Exercise requirements
Your answer must consist of exactly the lines below, starting with the line with "تَتَزَعْزَع. (اللازمة) |" and going on through the line with "الشماس: لِنُصْغ. |", and nothing else.

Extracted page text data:
= Beginning of Section =

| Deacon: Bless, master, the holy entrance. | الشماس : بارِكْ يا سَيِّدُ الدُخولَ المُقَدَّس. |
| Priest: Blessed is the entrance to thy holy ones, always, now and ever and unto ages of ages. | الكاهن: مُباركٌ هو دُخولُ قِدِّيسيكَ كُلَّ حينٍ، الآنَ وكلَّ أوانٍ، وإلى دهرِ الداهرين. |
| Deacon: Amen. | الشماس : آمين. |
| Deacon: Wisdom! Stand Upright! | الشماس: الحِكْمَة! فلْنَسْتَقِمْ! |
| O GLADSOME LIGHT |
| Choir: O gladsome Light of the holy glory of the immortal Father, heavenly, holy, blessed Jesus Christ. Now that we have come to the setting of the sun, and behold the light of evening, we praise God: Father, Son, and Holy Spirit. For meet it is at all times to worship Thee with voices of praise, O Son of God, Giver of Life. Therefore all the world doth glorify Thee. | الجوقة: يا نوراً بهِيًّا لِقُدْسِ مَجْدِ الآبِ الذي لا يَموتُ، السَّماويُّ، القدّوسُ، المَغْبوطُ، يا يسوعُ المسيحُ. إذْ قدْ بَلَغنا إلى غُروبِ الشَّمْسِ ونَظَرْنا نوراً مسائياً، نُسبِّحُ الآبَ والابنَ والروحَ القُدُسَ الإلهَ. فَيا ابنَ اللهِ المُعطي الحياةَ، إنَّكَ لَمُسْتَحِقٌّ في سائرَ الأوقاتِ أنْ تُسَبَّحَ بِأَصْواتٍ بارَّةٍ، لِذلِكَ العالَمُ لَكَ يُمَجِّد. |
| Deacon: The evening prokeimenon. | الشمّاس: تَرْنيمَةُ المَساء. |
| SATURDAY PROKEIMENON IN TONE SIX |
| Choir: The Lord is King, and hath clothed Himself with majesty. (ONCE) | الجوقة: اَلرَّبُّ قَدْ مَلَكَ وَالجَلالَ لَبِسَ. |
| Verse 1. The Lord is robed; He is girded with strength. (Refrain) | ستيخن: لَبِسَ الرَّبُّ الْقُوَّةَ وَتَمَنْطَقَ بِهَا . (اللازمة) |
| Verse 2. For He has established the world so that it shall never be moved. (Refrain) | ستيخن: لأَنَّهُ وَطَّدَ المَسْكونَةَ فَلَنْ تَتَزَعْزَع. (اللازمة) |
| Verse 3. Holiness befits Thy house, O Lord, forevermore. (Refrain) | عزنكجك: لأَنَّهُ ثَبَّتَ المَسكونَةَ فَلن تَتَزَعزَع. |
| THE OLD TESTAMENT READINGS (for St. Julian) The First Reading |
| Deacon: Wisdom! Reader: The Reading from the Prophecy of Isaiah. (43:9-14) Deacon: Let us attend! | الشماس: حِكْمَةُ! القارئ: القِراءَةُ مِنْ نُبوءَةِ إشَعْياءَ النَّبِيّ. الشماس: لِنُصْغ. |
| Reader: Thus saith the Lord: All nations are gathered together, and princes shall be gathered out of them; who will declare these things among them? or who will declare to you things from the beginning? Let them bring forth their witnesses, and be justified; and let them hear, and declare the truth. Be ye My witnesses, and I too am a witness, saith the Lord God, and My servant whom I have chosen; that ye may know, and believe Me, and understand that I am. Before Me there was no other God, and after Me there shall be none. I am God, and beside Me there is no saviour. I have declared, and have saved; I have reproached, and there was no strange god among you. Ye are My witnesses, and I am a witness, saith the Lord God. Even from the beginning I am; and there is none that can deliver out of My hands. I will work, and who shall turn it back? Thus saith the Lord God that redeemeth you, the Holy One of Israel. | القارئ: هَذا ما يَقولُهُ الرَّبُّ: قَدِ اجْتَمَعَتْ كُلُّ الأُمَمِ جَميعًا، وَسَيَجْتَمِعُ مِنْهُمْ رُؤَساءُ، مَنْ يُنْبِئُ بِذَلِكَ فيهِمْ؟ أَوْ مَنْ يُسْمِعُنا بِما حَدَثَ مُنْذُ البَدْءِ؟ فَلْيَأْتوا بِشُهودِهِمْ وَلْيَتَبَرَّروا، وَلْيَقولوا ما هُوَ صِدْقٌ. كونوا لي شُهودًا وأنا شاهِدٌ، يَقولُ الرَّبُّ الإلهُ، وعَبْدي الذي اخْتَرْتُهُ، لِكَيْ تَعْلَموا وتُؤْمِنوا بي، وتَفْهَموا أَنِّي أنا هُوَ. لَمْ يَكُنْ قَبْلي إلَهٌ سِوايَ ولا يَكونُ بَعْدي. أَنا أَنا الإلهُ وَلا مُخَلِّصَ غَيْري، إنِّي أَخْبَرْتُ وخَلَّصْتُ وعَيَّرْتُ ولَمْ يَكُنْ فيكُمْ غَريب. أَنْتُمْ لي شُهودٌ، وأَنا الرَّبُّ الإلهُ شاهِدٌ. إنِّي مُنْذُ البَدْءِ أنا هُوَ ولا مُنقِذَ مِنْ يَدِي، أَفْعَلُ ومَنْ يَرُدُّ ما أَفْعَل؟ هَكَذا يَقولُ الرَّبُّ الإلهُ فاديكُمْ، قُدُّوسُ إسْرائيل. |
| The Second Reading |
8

= End of Section =

Output of the exercise
| Verse 2. For He has established the world so that it shall never be moved. (Refrain) | ستيخن: لأَنَّهُ وَطَّدَ المَسْكونَةَ فَلَنْ تَتَزَعْزَع. (اللازمة) |
| Verse 3. Holiness befits Thy house, O Lord, forevermore. (Refrain) | عزنكجك: لأَنَّهُ ثَبَّتَ المَسكونَةَ فَلن تَتَزَعزَع. |
| THE OLD TESTAMENT READINGS (for St. Julian) The First Reading |
| Deacon: Wisdom! Reader: The Reading from the Prophecy of Isaiah. (43:9-14) Deacon: Let us attend! | الشماس: حِكْمَةُ! القارئ: القِراءَةُ مِنْ نُبوءَةِ إشَعْياءَ النَّبِيّ. الشماس: لِنُصْغ. |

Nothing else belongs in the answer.